The practice existed for years, but became more common and more controversial in May 2012 when the federal government expanded Secure Communities from Boston to the rest of the state.

Since Secure Communities began in Somerville, Curtatone said, immigrants have been fearful to speak with police because they are afraid of being deported.

City officials said that in the last two or three years, there have been fewer than a dozen cases in which undocumented immigrants were held by police on civil immigration detainers, but that each instance had an outsized effect on the community.

Police Chief Charles J. Femino said that there have been serious criminal cases, such as a home invasion, in which police were not able to get information from victims and witnesses who were afraid to speak with officers because of their immigration status.

“In essence, what Secure Communities has done has built a wall between police and communities,’’ said Femino.

But critics say the decision by Somerville could allow undocumented immigrants who are criminals to slip through the cracks.

“The effect of this executive order will be to protect criminal aliens who would otherwise be sent home instead of back onto the streets of Somerville,” said Jessica Vaughan, director of policy studies at the national organization Center for Immigration Studies. “That’s bad for everyone who lives in Somerville and for all of us.”

On Monday, Nicolas Dutan Guaman, an Ecuadorian immigrant who was living in Massachusetts illegally, was sentenced in Worcester Superior Court to 12 to 14 years in state prison in the death of 23-year-old Matthew Denice.

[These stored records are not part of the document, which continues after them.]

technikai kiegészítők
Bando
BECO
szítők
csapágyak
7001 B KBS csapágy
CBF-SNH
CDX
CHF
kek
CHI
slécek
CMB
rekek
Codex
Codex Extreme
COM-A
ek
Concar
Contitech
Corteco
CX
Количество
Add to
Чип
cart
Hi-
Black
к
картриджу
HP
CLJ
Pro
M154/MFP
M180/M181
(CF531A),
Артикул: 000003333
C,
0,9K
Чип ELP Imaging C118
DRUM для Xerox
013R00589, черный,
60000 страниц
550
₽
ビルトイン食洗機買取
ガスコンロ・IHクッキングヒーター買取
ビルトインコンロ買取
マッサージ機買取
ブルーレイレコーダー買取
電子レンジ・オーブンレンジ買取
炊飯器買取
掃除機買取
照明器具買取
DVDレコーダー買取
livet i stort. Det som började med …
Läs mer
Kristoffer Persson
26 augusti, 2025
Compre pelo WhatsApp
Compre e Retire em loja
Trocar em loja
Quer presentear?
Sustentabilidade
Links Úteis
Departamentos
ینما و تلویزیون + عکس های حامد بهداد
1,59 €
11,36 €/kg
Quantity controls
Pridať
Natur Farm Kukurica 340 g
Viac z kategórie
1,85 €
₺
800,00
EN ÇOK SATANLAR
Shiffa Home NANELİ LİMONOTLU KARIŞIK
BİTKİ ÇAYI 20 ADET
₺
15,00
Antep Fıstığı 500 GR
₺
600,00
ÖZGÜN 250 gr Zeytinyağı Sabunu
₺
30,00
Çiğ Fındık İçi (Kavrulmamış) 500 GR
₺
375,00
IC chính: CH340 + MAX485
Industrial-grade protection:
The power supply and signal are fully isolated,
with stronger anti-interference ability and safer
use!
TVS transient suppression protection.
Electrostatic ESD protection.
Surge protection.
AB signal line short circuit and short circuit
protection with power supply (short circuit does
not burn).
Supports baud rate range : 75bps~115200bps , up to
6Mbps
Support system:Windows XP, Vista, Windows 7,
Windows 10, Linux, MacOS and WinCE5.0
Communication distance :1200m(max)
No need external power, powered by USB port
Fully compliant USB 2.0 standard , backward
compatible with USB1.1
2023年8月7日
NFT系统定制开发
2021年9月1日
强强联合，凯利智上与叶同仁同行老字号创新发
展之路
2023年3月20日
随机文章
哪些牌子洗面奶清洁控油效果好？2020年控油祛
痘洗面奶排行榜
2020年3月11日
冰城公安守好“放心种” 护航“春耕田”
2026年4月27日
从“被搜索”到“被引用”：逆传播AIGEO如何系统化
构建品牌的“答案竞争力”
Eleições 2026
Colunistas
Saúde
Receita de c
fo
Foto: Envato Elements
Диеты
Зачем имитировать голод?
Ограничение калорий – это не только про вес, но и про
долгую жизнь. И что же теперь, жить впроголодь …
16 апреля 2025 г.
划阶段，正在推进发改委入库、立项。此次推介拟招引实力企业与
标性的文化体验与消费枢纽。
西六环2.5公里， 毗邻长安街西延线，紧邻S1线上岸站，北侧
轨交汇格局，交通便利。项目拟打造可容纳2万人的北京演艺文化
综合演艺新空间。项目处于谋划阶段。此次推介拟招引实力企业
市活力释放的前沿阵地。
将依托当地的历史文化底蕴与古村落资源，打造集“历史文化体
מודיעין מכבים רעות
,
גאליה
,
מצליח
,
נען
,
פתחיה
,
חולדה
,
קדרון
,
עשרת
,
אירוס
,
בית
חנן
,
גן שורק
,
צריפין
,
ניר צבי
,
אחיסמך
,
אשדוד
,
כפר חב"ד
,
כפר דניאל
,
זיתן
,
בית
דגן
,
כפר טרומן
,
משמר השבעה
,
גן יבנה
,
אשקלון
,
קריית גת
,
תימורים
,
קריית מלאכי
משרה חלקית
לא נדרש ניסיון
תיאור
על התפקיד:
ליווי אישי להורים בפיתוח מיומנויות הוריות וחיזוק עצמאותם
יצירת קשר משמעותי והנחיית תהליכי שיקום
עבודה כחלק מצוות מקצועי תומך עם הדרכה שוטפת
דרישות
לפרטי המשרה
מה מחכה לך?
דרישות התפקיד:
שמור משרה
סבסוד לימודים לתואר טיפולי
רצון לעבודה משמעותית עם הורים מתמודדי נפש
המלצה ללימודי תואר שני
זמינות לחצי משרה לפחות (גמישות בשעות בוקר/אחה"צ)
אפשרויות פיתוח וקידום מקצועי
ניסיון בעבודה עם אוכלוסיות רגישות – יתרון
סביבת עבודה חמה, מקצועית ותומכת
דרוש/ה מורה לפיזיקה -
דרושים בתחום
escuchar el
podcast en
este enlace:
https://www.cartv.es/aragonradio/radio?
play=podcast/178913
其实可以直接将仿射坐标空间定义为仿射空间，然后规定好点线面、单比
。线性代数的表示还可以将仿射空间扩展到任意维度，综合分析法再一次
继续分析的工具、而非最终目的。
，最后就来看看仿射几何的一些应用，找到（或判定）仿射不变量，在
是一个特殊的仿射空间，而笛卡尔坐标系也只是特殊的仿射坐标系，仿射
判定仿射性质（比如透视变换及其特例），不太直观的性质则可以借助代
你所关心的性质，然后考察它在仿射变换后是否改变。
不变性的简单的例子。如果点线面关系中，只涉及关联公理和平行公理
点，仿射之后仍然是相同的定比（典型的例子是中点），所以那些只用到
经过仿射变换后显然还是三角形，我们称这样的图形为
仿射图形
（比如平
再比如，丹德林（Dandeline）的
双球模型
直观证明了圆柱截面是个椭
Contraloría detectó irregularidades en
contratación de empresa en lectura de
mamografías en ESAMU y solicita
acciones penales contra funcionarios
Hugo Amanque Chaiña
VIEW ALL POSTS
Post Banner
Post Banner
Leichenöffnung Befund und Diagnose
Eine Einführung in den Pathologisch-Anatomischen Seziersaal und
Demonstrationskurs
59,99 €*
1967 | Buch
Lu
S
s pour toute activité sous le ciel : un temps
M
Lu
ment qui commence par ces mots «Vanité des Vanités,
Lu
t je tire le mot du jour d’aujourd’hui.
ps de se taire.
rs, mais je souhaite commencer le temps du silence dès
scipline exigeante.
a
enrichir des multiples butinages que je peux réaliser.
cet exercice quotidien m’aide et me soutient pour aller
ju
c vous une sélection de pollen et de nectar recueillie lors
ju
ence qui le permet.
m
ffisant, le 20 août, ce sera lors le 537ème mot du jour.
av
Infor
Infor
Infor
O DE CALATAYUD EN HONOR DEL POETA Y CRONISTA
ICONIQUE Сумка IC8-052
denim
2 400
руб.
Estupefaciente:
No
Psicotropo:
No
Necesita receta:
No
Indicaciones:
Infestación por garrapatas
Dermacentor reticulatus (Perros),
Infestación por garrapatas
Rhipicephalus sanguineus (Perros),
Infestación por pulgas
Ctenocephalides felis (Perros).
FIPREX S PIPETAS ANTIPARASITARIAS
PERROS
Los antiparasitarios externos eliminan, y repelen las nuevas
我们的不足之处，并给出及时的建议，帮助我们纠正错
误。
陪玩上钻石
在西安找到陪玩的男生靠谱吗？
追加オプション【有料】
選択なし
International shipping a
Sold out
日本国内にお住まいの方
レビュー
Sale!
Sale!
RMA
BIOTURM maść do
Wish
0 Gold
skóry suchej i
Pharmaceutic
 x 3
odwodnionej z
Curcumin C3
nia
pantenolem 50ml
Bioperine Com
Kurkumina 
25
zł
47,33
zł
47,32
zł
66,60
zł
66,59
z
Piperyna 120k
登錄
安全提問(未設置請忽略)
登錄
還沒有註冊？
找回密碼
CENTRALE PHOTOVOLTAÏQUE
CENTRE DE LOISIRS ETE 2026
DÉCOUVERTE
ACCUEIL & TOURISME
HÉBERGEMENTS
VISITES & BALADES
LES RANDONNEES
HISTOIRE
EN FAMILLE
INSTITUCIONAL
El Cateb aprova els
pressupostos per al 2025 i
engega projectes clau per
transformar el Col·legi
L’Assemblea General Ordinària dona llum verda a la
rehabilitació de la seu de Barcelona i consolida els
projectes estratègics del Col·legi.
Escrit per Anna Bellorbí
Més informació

Guaman was found guilty of dragging Denice to death while Guaman was driving drunk. Guaman had previously been arrested on assault and battery charges in 2008.

Vaughan said Guaman was a perfect example of the type of person Secure Communities is targeting.

“If ICE had known about his arrest . . . they could have removed him before he had the opportunity to kill Matthew Denice,” she said.

Asked by reporters whether Secure Communities could have caught someone like Guaman, Curtatone called the case tragic but said Guaman had been prosecuted and had received a just punishment.

“I believe what the case points to is this: We have a broken system that everybody knows is broken,” Curtatone said. “But to state that blindly detaining people just based on their immigration status is going to prevent that crime, it is not the case.”

Since 2008, Curtatone said, crime in Somerville is down by one-third because police have worked to address the many factors that affect public safety, which, he said, includes ensuring that children grow up in intact families.

Curtatone said Somerville will still cooperate with US Immigration and Customs Enforcement when there is a criminal charge against an undocumented immigrant, but that the city will no longer hold people only on civil immigration detainers.

An undocumented immigrant who is arrested on charges such as drunken driving, Curtatone said, will still be prosecuted criminally, for drunken driving.

“If someone commits a crime, we’ll follow the same protocols we always do,” said Curtatone. “We will investigate, charge, prosecute, and seek punitive punishment as required under the law. If immigration comes to us to seek a criminal warrant on someone, we will work with them to execute that warrant and arrest people. We’re just not going to do it blindly.”

Curtatone said his decision will not have any impact on federal aid to the city.